### [BRANO]
• • • • •

Corriere 19.9.17
I tre nobel un po’ razzisti
Hamsun e Lorenz dalla parte di Hitler
T.S. Eliot contro l’«invasione ebraica»
di Paolo Mieli
Come
fu possibile che persone di grande ingegno e di altrettanto grande
talento artistico si lasciarono sedurre dal fascismo e dal
nazionalsocialismo? Nel libro I maledetti. Dalla parte sbagliata della
storia (in via di pubblicazione per i tipi delle edizioni Lindau) Andrea
Colombo cerca di rispondere a questa domanda esaminando in maniera
approfondita i casi di Gottfried Benn, Martin Heidegger, Giovanni
Gentile, Emil Cioran, Robert Brasillach, Ezra Pound, Wyndham Lewis,
Julius Evola, Adolfo Wildt, Mario Sironi, Louis Ferdinand Céline, Mircea
Eliade, Filippo Tommaso Marinetti, Leni Riefenstahl e dei tre premi
Nobel che a pieno titolo possono essere inseriti nell’elenco: Knut
Hamsun, T.S. Eliot e Konrad Lorenz. Il tratto che li accomuna è «la
consapevolezza che l’Ottocento, il secolo dei buoni sentimenti, del
liberalismo, delle democrazie, della speranza ottimistica in un
progresso senza limiti, era definitivamente tramontato» e l’idea che
«dalle macerie della Prima guerra mondiale doveva sorgere un mondo
nuovo, radicalmente trasfigurato». Qualcosa di simile a ciò che avrebbe
spinto molti intellettuali della stessa generazione ad abbracciare in
quegli anni la causa comunista. Ma mentre questi ultimi non sarebbero
mai stati costretti a rinnegare il loro passato (se non per qualche
eccesso), coloro che, magari per un caso, erano finiti «dalla parte
sbagliata» — con l’ovvia eccezione di quelli che (come Gentile) furono
uccisi — si sentirono in obbligo di occultare, chi più chi meno, i loro
ingombranti trascorsi. Tutti, tranne il drammaturgo norvegese Hamsun che
aveva avuto il Nobel nel 1920, prima che i fascismi entrassero in
scena, e che il 7 maggio del 1945, quando Hitler e Mussolini erano stati
sconfitti, scrisse sul quotidiano «Aftenposten» un necrologio proprio
di Adolf Hitler, del quale si proclamava «fedele seguace» per poi
definirlo «un pioniere dell’umanità», «un apostolo del diritto di tutte
le nazioni», «un riformatore di altissimo rango». Hamsun aveva 86 anni,
la Norvegia era in procinto di essere liberata, e i tipografi
dell’«Aftenposten» trasecolarono al cospetto di quel testo che sarebbe
costato all’autore detenzione, processo e manicomio criminale. Ma lo
diedero ugualmente alle stampe.

• • • • •

### [CONSEGNA 1]
Traduci in inglese questa frase del brano sui tre Nobel: «Hamsun aveva 86 anni, la Norvegia era in procinto di essere liberata, e i tipografi dell'«Aftenposten» trasecolarono al cospetto di quel testo che sarebbe costato all'autore detenzione, processo e manicomio criminale.»
Il brano e l'elenco dei dati non hanno alcun legame tra loro.

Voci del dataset
• • • • •

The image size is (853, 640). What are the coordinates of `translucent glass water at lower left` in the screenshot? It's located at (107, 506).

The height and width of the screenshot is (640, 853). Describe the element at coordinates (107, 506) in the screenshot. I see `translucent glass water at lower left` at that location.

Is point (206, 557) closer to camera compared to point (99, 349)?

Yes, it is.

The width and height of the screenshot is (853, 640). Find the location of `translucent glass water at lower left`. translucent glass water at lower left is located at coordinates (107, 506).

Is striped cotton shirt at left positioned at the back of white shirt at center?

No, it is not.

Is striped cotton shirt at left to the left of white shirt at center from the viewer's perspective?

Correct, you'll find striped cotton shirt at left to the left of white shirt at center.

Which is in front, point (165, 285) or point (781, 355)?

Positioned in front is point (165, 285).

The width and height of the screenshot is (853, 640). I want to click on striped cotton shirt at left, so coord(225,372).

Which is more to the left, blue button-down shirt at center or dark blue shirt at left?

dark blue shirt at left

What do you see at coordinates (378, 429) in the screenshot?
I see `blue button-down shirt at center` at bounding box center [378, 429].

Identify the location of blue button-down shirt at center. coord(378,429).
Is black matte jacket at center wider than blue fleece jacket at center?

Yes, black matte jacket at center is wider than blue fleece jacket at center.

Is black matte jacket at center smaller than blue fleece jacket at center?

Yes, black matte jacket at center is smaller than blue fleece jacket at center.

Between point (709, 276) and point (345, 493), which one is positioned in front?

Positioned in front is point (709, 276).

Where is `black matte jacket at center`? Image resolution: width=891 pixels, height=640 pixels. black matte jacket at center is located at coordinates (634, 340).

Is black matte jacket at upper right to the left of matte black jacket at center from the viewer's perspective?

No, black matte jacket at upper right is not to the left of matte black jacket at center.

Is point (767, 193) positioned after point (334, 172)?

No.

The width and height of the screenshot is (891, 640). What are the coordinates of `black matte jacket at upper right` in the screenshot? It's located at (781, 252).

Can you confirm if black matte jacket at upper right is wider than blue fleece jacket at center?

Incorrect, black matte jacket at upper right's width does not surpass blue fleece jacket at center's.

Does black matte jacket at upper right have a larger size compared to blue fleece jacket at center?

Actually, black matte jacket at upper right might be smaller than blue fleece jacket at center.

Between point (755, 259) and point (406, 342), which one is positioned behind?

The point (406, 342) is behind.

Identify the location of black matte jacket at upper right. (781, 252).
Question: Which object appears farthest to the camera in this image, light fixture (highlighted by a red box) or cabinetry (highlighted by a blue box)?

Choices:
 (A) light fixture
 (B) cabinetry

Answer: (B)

• • • • •

### [CONSEGNA 2]
Ricopia dall'elenco dei dati le righe che partono da quella contenente "The width and height of the screenshot is (891, 640)." e proseguono fino a quella contenente "Incorrect, black matte", entrambe comprese.

### [SOLUZIONE 1]
Hamsun was 86 years old, Norway was about to be liberated, and the typesetters at Aftenposten were astounded at that text, which would cost its author detention, trial and a criminal asylum.

### [SOLUZIONE 2]
The width and height of the screenshot is (891, 640). What are the coordinates of `black matte jacket at upper right` in the screenshot? It's located at (781, 252).

Can you confirm if black matte jacket at upper right is wider than blue fleece jacket at center?

Incorrect, black matte jacket at upper right's width does not surpass blue fleece jacket at center's.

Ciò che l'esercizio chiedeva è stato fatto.